Our bedroom is where I closed the door and cried quietly month after month (after month), and my home office is where I got the call that finally brought happy tears after so many years. The sunny front bedroom is where we painted the walls a gorgeous pale blue/aqua color because we wanted our little girl to have something other than pink, and on whose walls we stenciled the words “Dream. Hope. Believe,” scarcely believing this was in fact our reality.
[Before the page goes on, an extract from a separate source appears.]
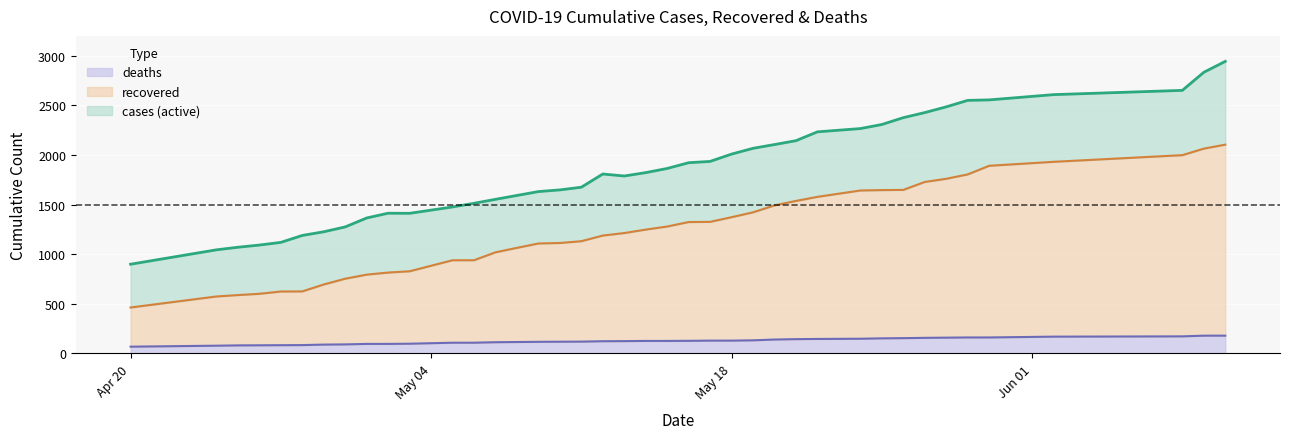

What is the lowest value of the deaths series?

68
The sunshine that streams through the living room window every afternoon was my constant companion during weeks of bedrest, and the hustle and bustle of cars, trucks, and neighbors connected me to the world outside those four walls. The front door was covered in balloons and Welcome Home signs when we brought our baby home from the hospital, and the hardwood floors and living room rug are where she crawled and walked for the first time.

We’ve had so much joy here, and so much tough stuff along with that joy. Things fell apart and stitched themselves back together—not seamless, but stronger nonetheless.
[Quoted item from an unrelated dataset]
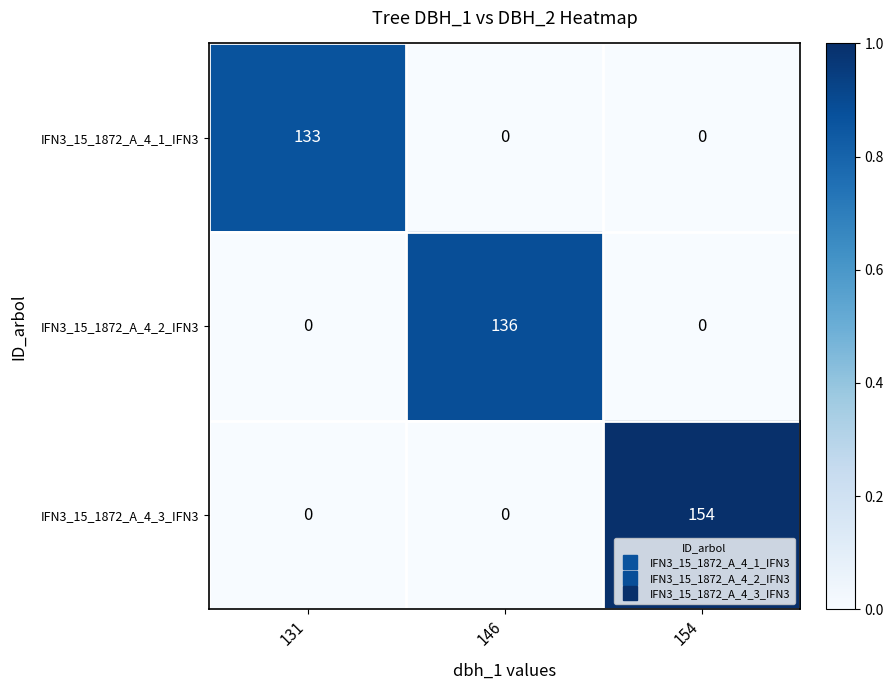

The value of IFN3_15_1872_A_4_1_IFN3 at 154 is 0. True or false?

True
In a few weeks, we’re off to someplace much different. More land, more green, more (mental and physical) space to exhale. I did not realize how much I was still holding my breath, until I wasn’t anymore. We’re sad to leave the house was truly a home, but we’re even more excited for a better fit, a better life for all of us.

Dream. Hope. Believe.

Mother’s Day 2012

I’ve been pretty quiet lately. I have some updates I’ll post later this week, but today seemed like a great day to look at (Weekly) Grace in Small Things.
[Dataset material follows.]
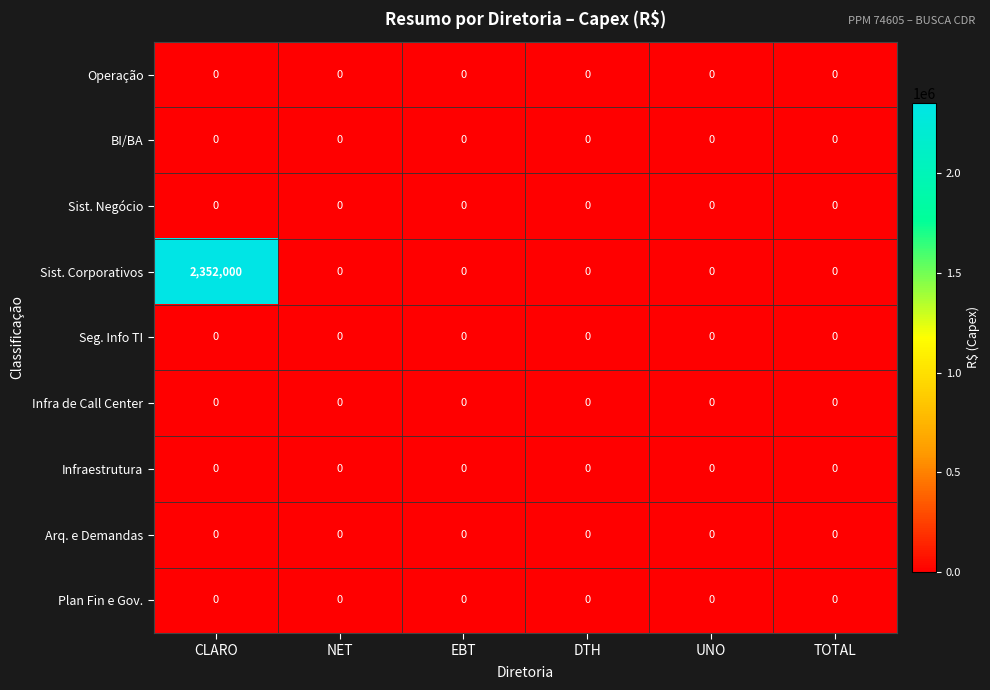

Is it true that Sist. Negócio equals 0 at DTH?

True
–My husband had to work today, so it was just my daughter and me. We did our usual morning eat-play-dress routine, and as we headed out to go to church and to do some visiting, the sun broke through the clouds and “My Girl” came on the radio. What more could a Mama ask for on Mother’s Day, really?

–Every stage is so much fun, but I particularly love the constant narration of daily activity phase we’re in right now. “I did it!” she says, standing up with a huge grin on her face after she completes a task. “All done now. Bye-bye!” she says, shoving her plate of food away from her. “I’m all set,” she says as she’s buckled into her car seat.

–Watching my daughter and all of her grandparents interact and seeing how much they love each other is great to witness. One of my favorite little things? When my daughter walks over to me with the phone in her hand, hits speaker and re-dial, and calls my mother to ask her to sing “Ba Ba Black Sheep.” Asking her who loves her and hearing her say their names? Amazing.

–I want my daughter to feel like part of a pack and that she is loved by and connected to more than just her father and me. She loves her eight cousins and when she asks for them by name, it takes me down the road a few years to sleepovers and bike rides and those all-important bonds you have with the people who have known you your entire life. She woke up and asked to call some of her cousins today. While I wouldn’t oblige her since it was 6:30am, it did make me smile.

–Lately, she likes to take both my cheeks in her hands and kiss my face noisily and earnestly. It makes me laugh, which makes her squeal with laughter and eggs her on, which makes her lean in and kiss me again with even more exaggeration, which makes both of us laugh harder. We just went through several rounds of this before bedtime. It doesn’t do much to settle her down, admittedly, but it’s hilarious and I know she’ll move on to something else soon enough; I don’t need to rush that.

Nineteen months into this, I still can’t believe I get to be someone’s mother, that I get to be her mother. She lights up corners of our world we didn’t even know existed.

Happy Mother’s Day to all the women who love, nurture, guide, and advocate for children out there.

(And, back to regularly scheduled posts this week. Promise.)